Another chapter of Craft Conference has officially come to an end, leaving a lasting impression on everyone involved. On June 4-5, Budapest once again transformed into a global tech hub as more than 2,000 software engineers and industry leaders from 60+ countries gathered at the Hungarian Railway Museum for two days of visionary talks, hands-on workshops, and meaningful networking.

The focus of Craft Conference 2026 shifted toward a topic that is reshaping the industry: how to adapt to technological change that is accelerating in increasingly complex ways. Across the two days, attendees explored the practical challenges and opportunities that emerge as AI systems become more deeply embedded in software development and everyday work. 
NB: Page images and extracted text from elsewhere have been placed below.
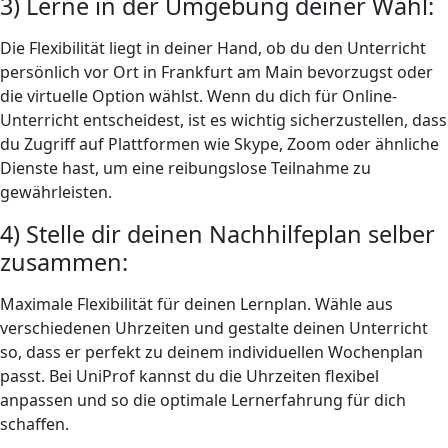
3) Lerne in der Umgebung deiner Wahl:
Die Flexibilität liegt in deiner Hand, ob du den Unterricht
persönlich vor Ort in Frankfurt am Main bevorzugst oder
die virtuelle Option wählst. Wenn du dich für Online-
Unterricht entscheidest, ist es wichtig sicherzustellen, dass
du Zugriff auf Plattformen wie Skype, Zoom oder ähnliche
Dienste hast, um eine reibungslose Teilnahme zu
gewährleisten.
4) Stelle dir deinen Nachhilfeplan selber
zusammen:
Maximale Flexibilität für deinen Lernplan. Wähle aus
verschiedenen Uhrzeiten und gestalte deinen Unterricht
so, dass er perfekt zu deinem individuellen Wochenplan
passt. Bei UniProf kannst du die Uhrzeiten flexibel
anpassen und so die optimale Lernerfahrung für dich
schaffen.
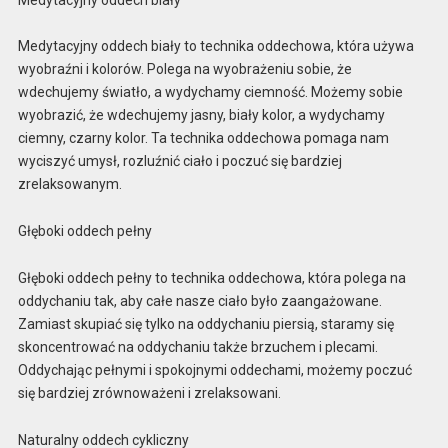
Medytacyjny oddech biały to technika oddechowa, która używa
wyobraźni i kolorów. Polega na wyobrażeniu sobie, że
wdechujemy światło, a wydychamy ciemność. Możemy sobie
wyobrazić, że wdechujemy jasny, biały kolor, a wydychamy
ciemny, czarny kolor. Ta technika oddechowa pomaga nam
wyciszyć umysł, rozluźnić ciało i poczuć się bardziej
zrelaksowanym.
Głęboki oddech pełny
Głęboki oddech pełny to technika oddechowa, która polega na
oddychaniu tak, aby całe nasze ciało było zaangażowane.
Zamiast skupiać się tylko na oddychaniu piersią, staramy się
skoncentrować na oddychaniu także brzuchem i plecami.
Oddychając pełnymi i spokojnymi oddechami, możemy poczuć
się bardziej zrównoważeni i zrelaksowani.
Naturalny oddech cykliczny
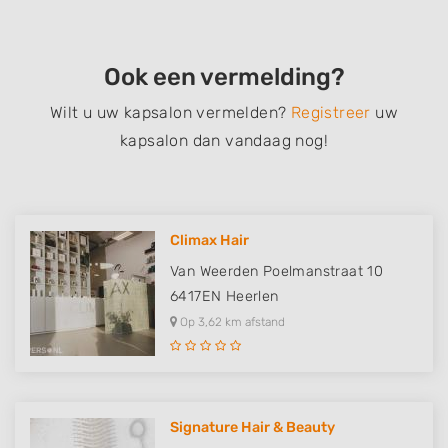
Ook een vermelding?
Wilt u uw kapsalon vermelden?
Registreer
uw
kapsalon dan vandaag nog!
Climax Hair
Van Weerden Poelmanstraat 10
6417EN
Heerlen
Op 3,62 km afstand
Signature Hair & Beauty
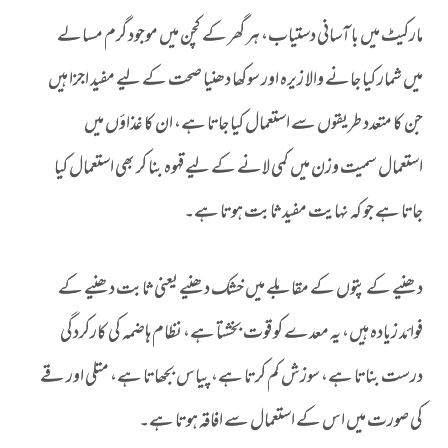
مارکیٹ میں با آسانی دستیاب، ہر گھر کے کچن میں موجود گرم مسالے
میں شمار کیا جانے والا زیرہ اور سوکھا دھنیا صحت کے لیے مفید اجزا ہیں
جن کا متعدد طریقوں سے استعمال کیا جاتا ہے، ان کا غذاؤں میں
استعمال سمیت وزن میں کمی لانے کے لیے قہوہ بنا کر بھی استعمال کیا
جاتا ہے جو کہ نہایت مفید ثابت ہوتا ہے۔
دھنیے کے پتوں کے مقابلے میں خشک دھنیے یعنی ثابت دھنیے کے
فوائد زیادہ ہیں، یہ معدے کو قوت بخشتا ہے، نظام ہاضمہ کی کارکردگی
درست بناتا ہے، سوزش کم کرتا ہے، پیاس بجھاتا ہے، متلی اور قے
کی صورت میں اس کے استعمال سے افاقہ ہوتا ہے۔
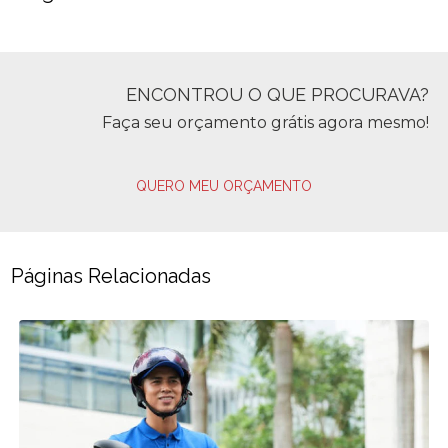
ENCONTROU O QUE PROCURAVA?
Faça seu orçamento grátis agora mesmo!
QUERO MEU ORÇAMENTO
Páginas Relacionadas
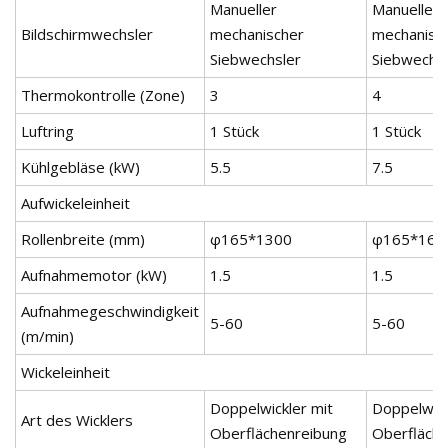
Manueller
Manueller
Bildschirmwechsler
mechanischer
mechanisc
Siebwechsler
Siebwechsl
Thermokontrolle (Zone)
3
4
Luftring
1 Stück
1 Stück
Kühlgebläse (kW)
5.5
7.5
Aufwickeleinheit
Rollenbreite (mm)
φ165*1300
φ165*160
Aufnahmemotor (kW)
1.5
1.5
Aufnahmegeschwindigkeit
5-60
5-60
(m/min)
Wickeleinheit
Doppelwickler mit
Doppelwick
Art des Wicklers
Oberflächenreibung
Oberfläch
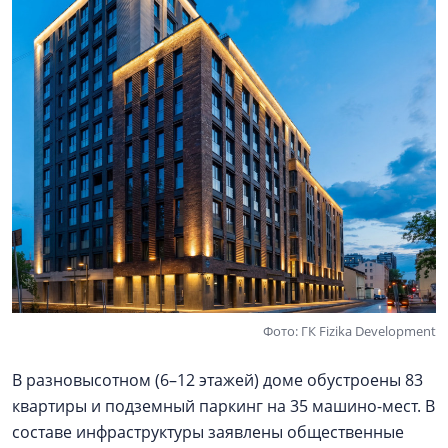
Фото: ГК Fizika Development
В разновысотном (6–12 этажей) доме обустроены 83
квартиры и подземный паркинг на 35 машино-мест. В
составе инфраструктуры заявлены общественные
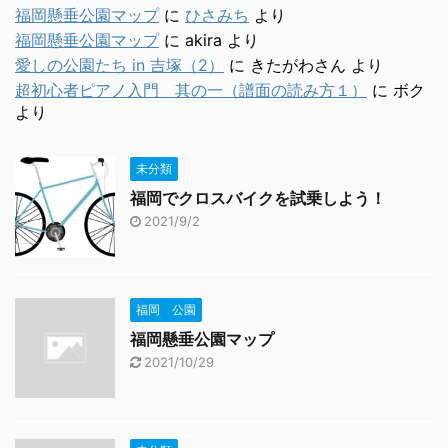
福岡懸垂公園マップ
に
ひさみち
より
福岡懸垂公園マップ
に
akira
より
愛しの公園たち in 吉塚（2）
に
きたがわさん
より
超初心者ピアノ入門 其の一（譜面の読み方１）
に
ボク
より
未分類
福岡でクロスバイクを試乗しよう！
2021/9/2
福岡 公園
福岡懸垂公園マップ
2021/10/29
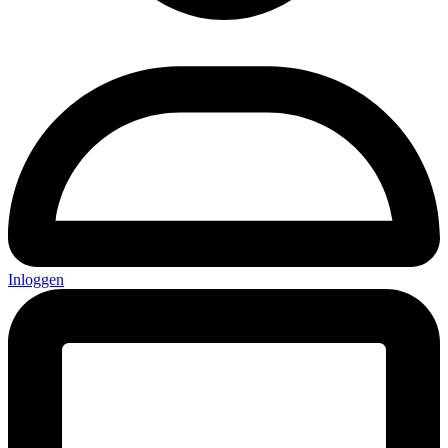
Inloggen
Beyond the sessions themselves, Craft offered a chance for people from different backgrounds and parts of the world to exchange ideas, share experiences, and continue conversations that extend well beyond the conference. A recurring theme throughout the program was the changing relationship between humans and intelligent systems, and what this means for teams, organizations, and the future of engineering.
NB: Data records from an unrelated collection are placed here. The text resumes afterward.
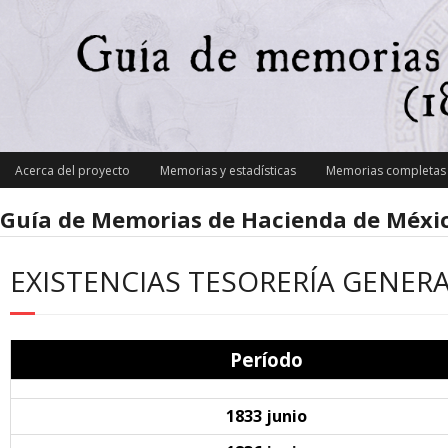
Skip
to
content
Acerca del proyecto
Memorias y estadísticas
Memorias completas y
Guía de Memorias de Hacienda de Méxic
EXISTENCIAS TESORERÍA GENERA
Período
1833 junio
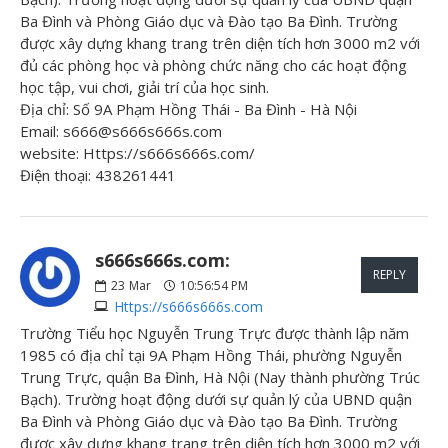
Ba Đình và Phòng Giáo dục và Đào tạo Ba Đình. Trường
được xây dựng khang trang trên diện tích hơn 3000 m2 với
đủ các phòng học và phòng chức năng cho các hoạt động
học tập, vui chơi, giải trí của học sinh.
Địa chỉ: Số 9A Phạm Hồng Thái - Ba Đình - Hà Nội
Email: s666@s666s666s.com
website: Https://s666s666s.com/
Điện thoại: 438261441
s666s666s.com:
REPLY
23
Mar
10:56:54 PM
Https://s666s666s.com
Trường Tiểu học Nguyễn Trung Trực được thành lập năm
1985 có địa chỉ tại 9A Phạm Hồng Thái, phường Nguyễn
Trung Trực, quận Ba Đình, Hà Nội (Nay thành phường Trúc
Bạch). Trường hoạt động dưới sự quản lý của UBND quận
Ba Đình và Phòng Giáo dục và Đào tạo Ba Đình. Trường
được xây dựng khang trang trên diện tích hơn 3000 m2 với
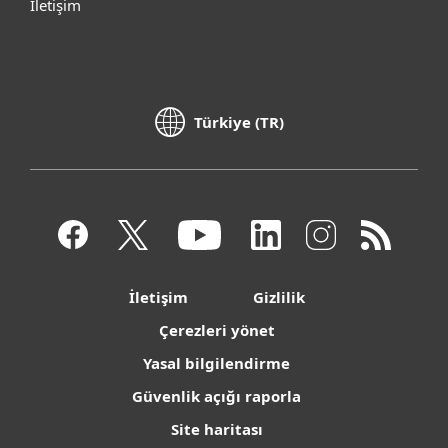
İletişim
Türkiye (TR)
İletişim
Gizlilik
Çerezleri yönet
Yasal bilgilendirme
Güvenlik açığı raporla
Site haritası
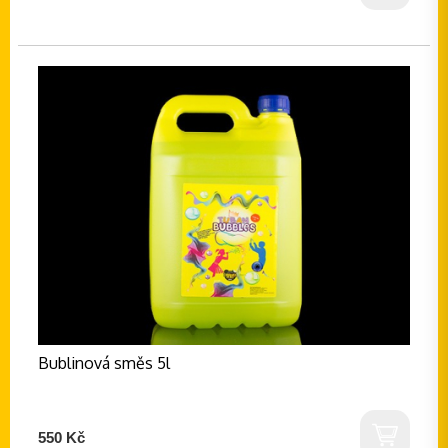
Bublinová směs 5l
550 Kč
Themes that shaped this year’s program

With technology evolving faster than ever, many sessions focused on the practical challenges of adapting to a changing landscape. Among the topics that surfaced repeatedly throughout the conference were:

  • AI-enabled workflows, and how teams are rethinking development practices as intelligent tools become part of everyday engineering.
  • Software architecture and system health, with an emphasis on maintainability and managing complexity in an era of increasingly automated code generation.
  • The human side of change, including developer wellbeing, uncertainty, and the evolving role of teams and organizations during a period of significant transformation.
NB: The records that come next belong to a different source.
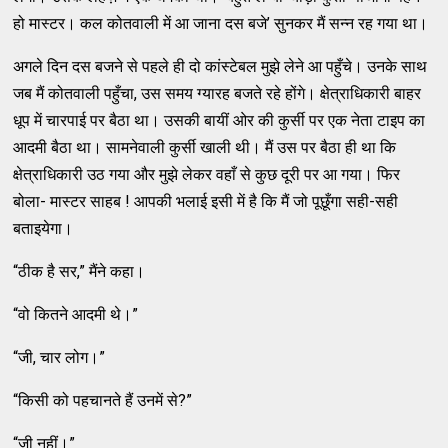
हो मास्टर। कल कोतवाली में आ जाना दस बजे’ सुनकर मैं सन्न रह गया था।
अगले दिन दस बजने से पहले ही दो कांस्टेबल मुझे लेने आ पहुँचे। उनके साथ
जब मैं कोतवाली पहुँचा, उस समय ग्यारह बजते रहे होंगे। क्षेत्राधिकारी बाहर
धूप में चारपाई पर बैठा था। उसकी बायीं ओर की कुर्सी पर एक नेता टाइप का
आदमी बैठा था। सामनेवाली कुर्सी खाली थी। मैं उस पर बैठा ही था कि
क्षेत्राधिकारी उठ गया और मुझे लेकर वहाँ से कुछ दूरी पर आ गया। फिर
बोला- मास्टर साहब ! आपकी भलाई इसी में है कि मैं जो पूछूँगा सही-सही
बताइयेगा।
“ठीक है सर,” मैंने कहा।
“वो कितने आदमी थे।”
“जी, चार लोग।”
“किसी को पहचानते हैं उनमें से?”
“जी नहीं।”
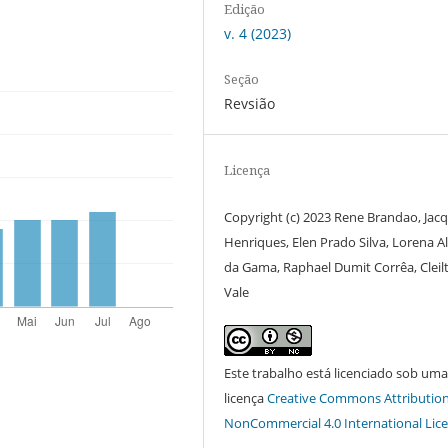
Edição
v. 4 (2023)
Seção
Revsião
Licença
Copyright (c) 2023 Rene Brandao, Jacq
Henriques, Elen Prado Silva, Lorena A
da Gama, Raphael Dumit Corrêa, Cleil
Vale
Este trabalho está licenciado sob uma
licença
Creative Commons Attribution
NonCommercial 4.0 International Lic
Voices from Across the Industry

This year’s speaker lineup brought together practitioners, researchers, and industry leaders who shared their perspectives on the challenges and opportunities facing software engineering today. Among them were:

  • Kent Beck (The Critical Hire), who showed how AI-augmented development amplifies both resource-rich and resource-scarce environments, offering tips to escape scarcity.
  • Gergely Orosz (The Pragmatic Engineer), who delivered a global industry assessment on actual AI productivity gains, pulling back the curtain on how Big Tech, startups, and traditional firms manage this new reality.
  • Kashyap Murali (Anthropic), who provided a highly anticipated session focused on maintaining peak performance at the edge of exponential change by mastering the Claude Code ecosystem.
  • Aaron Erickson (NVIDIA), who broke down the NemoClaw platform, exploring how to build reliable agentic systems where probabilistic exploration is balanced by deterministic boundaries.
  • Ian Thomas (Meta), who shared data-driven insights from internal rollouts at Meta, candidly discussing massive efficiency gains alongside the unexpected bottlenecks created during automated code reviews.
  • Veronica Clark (Speaker, Author, Facilitator), who addressed the human side of technological change, focusing on wellbeing, resilience, and navigating uncertainty.

Intensive Masterclasses: Turning Concepts into Execution

A standout element of the 2026 experience was the suite of immersive masterclasses designed for professionals seeking tangible blueprints ready for immediate workplace application.

On the architectural front, Neal Ford & Mark Richards led an exhaustive multi-day workshop on modern system design in the age of automation, while Gregor Hohpe facilitated a unique, screen-free analog seminar focusing on manual sketching to master abstract visualization and stakeholder communication.

Simultaneously, the automation tracks saw Robert Ranson pull back the curtain on autonomous mechanisms by building agent behavioral frameworks from scratch, while Reuven Cohen used RuVector to explore the psychology behind high-performing, interconnected engineering teams.

Anticipating What’s Next

Craft is far more than a standard tech gathering; it represents a growing global collective that becomes more resilient each year. As this year’s edition concludes, we thank everyone who joined for two days of meaningful conversations and valuable connections. We look forward to meeting again next year.